- Title card
- Directed by: Charan Raj
- Written by: Ponniyin Selvan (dialogues)
- Screenplay by: Charan Raj
- Story by: Ajay Kumar
- Produced by: C. Kalpana C. Devendraraj
- Starring: Charan Raj; Shruthi;
- Cinematography: Pv. Krishna Prakash
- Edited by: M. N. Raja
- Music by: Deva
- Production company: Om Sree Vinayaga Films
- Release date: 7 May 1999;
- Running time: 130 minutes
- Country: India
- Language: Tamil

= Annan Thangachi =

1999 film

Annan Thangachi is a 1999 Indian Tamil-language drama film directed by Charan Raj. The film stars himself and Shruthi, while Ajay, Janagaraj, Pandu, Thalaivasal Vijay, Indhu, Vadivukkarasi, Ajay Rathnam, and K. R. Vatsala play supporting roles. It was released on 7 May 1999. The film was a remake of the Kannada film Thavarina Thottilu, also starring Charan Raj and Shruthi.

== Plot ==

Chinna Rasu (Charan Raj) is a rich landlord who treasures his lovely little sister Sarasu (Shruthi). They live with their family friend Azhagu (Pandu). Chinna Rasu is one of the richest people in his village, and he looks for the perfect groom for his sister.

In the meantime, Kodeeswaran (Janagaraj), a cheat game addict, looks for a wealthy bride for his son Baskar (Ajay Krishna) who could afford him a huge dowry. Baskar is a bank officer and perfect gentleman. The marriage broker Chitti (Thalaivasal Vijay) informs Kodeeswaran about Chinna Rasu's fortune. With Chitti's help, Kodeeswaran pretends to be a wealthy businessman and lies about his family condition to Chinna Rasu. Finally, Baskar and Sarasu get married. Kodeeswaran considers Sarasu as The Goose That Laid the Golden Eggs, then he pressures her for money. A few weeks later, when Chitti asks his commission to Kodeeswaran, Kodeeswaran refuses to pay and insults him. In anger and feeling guilty for ruining an innocent girl's life, Chitti reveals all the truth to Azhagu.

> [To do] Please copy out, word for word, the stretch of the Annan Thangachi article from "Chinna Rasu (Charan" through "for his sister.".

> [Provided material]
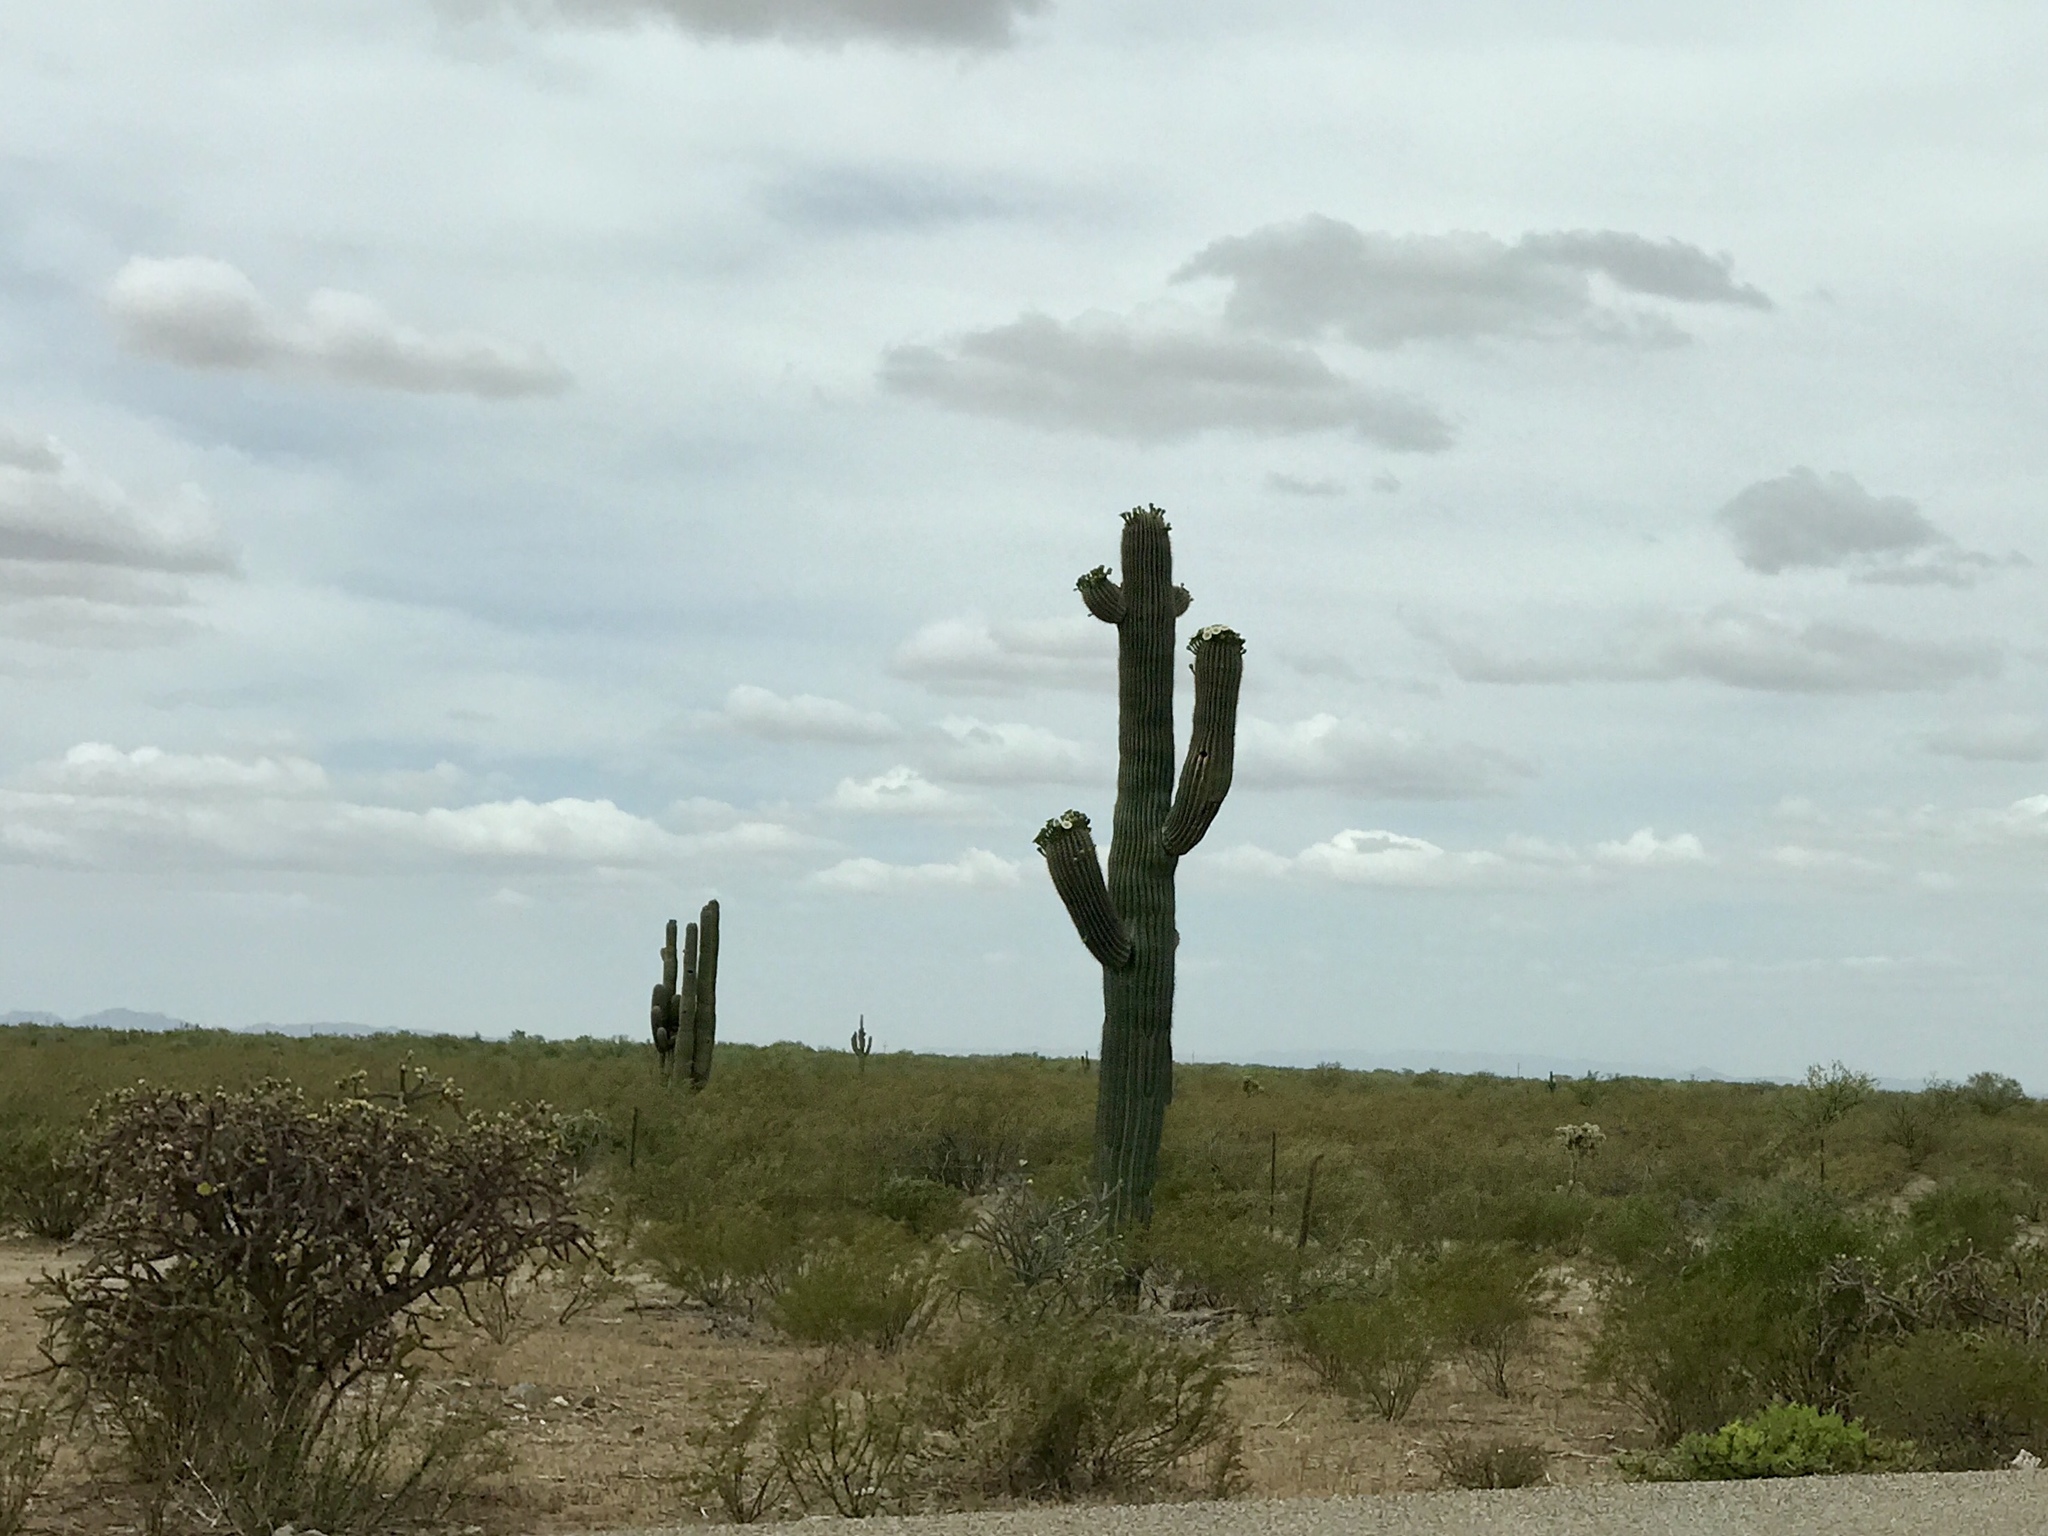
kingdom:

> [Response]
Chinna Rasu (Charan Raj) is a rich landlord who treasures his lovely little sister Sarasu (Shruthi). They live with their family friend Azhagu (Pandu). Chinna Rasu is one of the richest people in his village, and he looks for the perfect groom for his sister.